Доктор сам смеялся, а всё-таки обиделся на Яшку.

Яшке устроили в корзинке постель: с простыней, одеяльцем, подушкой. Но Яшка не хотел спать по-человечьи: всё наматывал на себя клубком и таким чучелом сидел всю ночь. Ему сшили платьице, зелёненькое, с пелеринкой, и стал он похож на стриженую девочку из приюта.

Вот раз я слышу звон в соседней комнате. Что такое? Пробираюсь тихонько и вижу: стоит на подоконнике Яшка в зелёном платьице, в одной руке у него ламповое стекло, а в другой — ёжик, и он ёжиком с остервенением чистит стекло. В такую ярость пришёл, что не слыхал, как я вошёл. Это он видел, как стёкла чистили, и давай сам пробовать.

А то оставишь его вечером с лампой, он отвернёт огонь полным пламенем лампа коптит, сажа летает по комнате, а он сидит и рычит на лампу.

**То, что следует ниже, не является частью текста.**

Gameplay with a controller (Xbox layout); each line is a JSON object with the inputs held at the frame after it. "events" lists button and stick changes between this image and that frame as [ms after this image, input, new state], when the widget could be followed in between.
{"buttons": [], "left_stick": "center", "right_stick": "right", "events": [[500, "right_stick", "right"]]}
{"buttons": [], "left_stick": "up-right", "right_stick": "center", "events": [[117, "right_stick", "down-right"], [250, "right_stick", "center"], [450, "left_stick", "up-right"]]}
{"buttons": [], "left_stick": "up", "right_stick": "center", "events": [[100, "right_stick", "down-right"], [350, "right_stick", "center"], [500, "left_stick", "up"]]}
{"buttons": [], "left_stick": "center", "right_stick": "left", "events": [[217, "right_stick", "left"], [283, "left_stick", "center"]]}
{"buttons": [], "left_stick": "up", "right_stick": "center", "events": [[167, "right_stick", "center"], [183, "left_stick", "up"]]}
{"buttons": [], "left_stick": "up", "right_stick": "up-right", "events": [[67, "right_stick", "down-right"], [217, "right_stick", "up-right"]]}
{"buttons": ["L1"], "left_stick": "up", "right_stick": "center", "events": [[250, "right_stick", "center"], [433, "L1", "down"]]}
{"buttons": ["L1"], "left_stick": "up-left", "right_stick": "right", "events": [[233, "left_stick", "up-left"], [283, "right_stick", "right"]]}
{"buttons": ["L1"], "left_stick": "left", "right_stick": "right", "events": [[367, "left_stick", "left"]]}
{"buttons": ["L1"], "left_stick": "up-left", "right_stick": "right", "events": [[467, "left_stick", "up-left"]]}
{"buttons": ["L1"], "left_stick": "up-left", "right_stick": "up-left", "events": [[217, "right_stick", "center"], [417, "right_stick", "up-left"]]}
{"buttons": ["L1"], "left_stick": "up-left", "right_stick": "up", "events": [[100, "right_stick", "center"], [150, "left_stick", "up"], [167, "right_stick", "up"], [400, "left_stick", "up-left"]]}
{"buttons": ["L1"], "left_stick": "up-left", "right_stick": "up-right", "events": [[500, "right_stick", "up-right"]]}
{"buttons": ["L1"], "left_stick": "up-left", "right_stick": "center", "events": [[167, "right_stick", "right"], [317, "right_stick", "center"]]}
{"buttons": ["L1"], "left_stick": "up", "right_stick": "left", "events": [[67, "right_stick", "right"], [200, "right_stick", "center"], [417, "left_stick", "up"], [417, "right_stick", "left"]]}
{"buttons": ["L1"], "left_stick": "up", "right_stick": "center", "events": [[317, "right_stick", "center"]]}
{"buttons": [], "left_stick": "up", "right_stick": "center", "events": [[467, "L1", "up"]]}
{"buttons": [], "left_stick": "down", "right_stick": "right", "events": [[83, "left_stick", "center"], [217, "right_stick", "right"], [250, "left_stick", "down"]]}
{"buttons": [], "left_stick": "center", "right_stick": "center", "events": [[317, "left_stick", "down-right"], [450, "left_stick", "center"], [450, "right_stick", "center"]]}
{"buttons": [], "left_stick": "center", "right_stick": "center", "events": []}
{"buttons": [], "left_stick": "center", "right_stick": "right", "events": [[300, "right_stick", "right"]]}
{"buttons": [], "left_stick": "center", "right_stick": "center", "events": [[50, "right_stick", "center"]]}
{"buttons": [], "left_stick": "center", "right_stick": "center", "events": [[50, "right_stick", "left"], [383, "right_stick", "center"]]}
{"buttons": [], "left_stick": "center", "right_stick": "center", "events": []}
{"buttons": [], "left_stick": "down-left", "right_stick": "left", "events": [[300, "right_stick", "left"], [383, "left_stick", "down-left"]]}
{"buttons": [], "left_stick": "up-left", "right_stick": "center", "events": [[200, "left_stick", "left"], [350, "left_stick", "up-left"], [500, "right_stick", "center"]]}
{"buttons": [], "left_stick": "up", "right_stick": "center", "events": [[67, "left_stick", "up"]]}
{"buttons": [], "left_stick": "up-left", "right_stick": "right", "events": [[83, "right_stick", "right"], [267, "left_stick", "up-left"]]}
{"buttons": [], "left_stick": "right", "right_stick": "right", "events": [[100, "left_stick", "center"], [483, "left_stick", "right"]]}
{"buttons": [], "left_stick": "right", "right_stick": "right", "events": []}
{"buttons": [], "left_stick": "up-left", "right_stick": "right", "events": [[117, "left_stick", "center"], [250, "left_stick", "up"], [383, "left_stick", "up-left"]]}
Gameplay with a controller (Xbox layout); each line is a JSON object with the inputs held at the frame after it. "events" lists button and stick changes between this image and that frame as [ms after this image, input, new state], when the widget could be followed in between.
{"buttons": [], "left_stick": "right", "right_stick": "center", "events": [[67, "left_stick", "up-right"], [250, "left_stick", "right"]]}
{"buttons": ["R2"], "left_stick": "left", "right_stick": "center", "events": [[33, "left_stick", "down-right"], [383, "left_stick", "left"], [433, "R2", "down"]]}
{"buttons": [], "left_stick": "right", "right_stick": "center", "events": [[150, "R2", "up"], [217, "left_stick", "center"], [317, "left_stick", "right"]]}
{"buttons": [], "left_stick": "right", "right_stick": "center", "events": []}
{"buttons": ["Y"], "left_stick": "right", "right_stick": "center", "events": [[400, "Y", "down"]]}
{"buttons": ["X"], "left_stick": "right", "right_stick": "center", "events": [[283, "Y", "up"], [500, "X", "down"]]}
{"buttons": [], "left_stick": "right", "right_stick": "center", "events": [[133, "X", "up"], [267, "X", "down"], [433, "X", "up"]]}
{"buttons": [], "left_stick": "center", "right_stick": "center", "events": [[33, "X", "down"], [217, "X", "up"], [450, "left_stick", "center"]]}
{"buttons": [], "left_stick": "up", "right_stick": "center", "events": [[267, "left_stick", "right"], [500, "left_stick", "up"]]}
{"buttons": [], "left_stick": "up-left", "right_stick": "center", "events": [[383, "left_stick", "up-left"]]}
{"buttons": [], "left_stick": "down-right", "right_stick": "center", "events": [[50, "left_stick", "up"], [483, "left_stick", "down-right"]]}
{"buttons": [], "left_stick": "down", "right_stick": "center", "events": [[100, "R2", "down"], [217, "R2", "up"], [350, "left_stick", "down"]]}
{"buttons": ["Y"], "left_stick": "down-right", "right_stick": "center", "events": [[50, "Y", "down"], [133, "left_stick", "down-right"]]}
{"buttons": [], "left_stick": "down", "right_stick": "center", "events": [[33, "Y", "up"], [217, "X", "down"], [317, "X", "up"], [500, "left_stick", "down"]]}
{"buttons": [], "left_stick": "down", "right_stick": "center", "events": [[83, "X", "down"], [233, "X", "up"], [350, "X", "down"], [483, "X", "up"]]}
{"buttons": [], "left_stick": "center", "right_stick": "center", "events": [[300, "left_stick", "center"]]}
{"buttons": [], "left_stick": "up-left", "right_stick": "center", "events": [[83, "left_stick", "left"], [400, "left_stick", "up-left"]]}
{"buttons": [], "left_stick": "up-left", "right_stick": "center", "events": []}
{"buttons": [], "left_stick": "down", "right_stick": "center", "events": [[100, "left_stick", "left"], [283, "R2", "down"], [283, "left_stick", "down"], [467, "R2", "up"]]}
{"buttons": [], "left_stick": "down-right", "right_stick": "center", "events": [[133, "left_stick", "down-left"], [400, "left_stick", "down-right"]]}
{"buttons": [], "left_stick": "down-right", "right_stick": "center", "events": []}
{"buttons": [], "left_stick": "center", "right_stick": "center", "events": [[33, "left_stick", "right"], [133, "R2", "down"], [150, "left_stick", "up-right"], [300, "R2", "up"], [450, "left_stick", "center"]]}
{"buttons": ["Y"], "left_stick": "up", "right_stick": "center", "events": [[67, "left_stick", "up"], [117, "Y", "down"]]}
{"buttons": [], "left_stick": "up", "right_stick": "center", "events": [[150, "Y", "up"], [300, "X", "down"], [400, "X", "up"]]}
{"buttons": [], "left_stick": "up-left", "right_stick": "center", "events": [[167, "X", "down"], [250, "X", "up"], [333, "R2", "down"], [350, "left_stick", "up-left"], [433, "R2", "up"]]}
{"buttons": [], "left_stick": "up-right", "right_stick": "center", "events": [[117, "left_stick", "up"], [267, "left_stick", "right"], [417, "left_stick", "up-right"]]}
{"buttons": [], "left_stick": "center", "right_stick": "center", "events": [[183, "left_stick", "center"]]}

Беда стало с Яшкой, хоть в клетку сажай! Я его и ругал и бил, но долго не мог на него сердиться. Когда Яшка хотел понравиться, он становился очень ласковым, залезал на плечо и начинал в голове искать. Это значит, он вас уже очень любит.

Надо ему выпросить что-нибудь — конфет там или яблоко, — сейчас залезет на плечо и заботливо начинает лапками перебирать в волосах: ищет и ноготком поскрёбывает. Ничего не находит, а делает вид, что поймал зверя: выкусывает с пальчиков чего-то.

Вот раз пришла к нам в гости дама. Она считала, что она раскрасавица. Разряженная. Вся так шёлком и шуршит. На голове не причёска, а прямо целая беседка из волос накручена — в завитках, в локончиках. А на шее, на длинной цепочке, зеркальце в серебряной оправе.

Яшка осторожно к ней по полу подскочил.

— Ах, какая обезьянка миловидная! — говорит дама. И давай зеркальцем с Яшкой играть.

Яшка поймал зеркальце, повертел — прыг на колени к даме и стал зеркальце на зуб пробовать.

Дама отняла зеркальце, зажала в руке. А Яшке хочется зеркало получить. Дама погладила небрежно Яшку перчаткой и потихоньку спихивает с колен. Вот Яшка и решил понравиться, подольститься к даме. Прыг ей на плечо. Крепко ухватился за кружева задними лапками и взялся за причёску. Раскопал все завитки и стал искать.

Дама покраснела.

— Пошёл, пошёл! — говорит.

Не тут-то было! Яшка ещё больше старается: скребёт ноготками, зубками щёлкает.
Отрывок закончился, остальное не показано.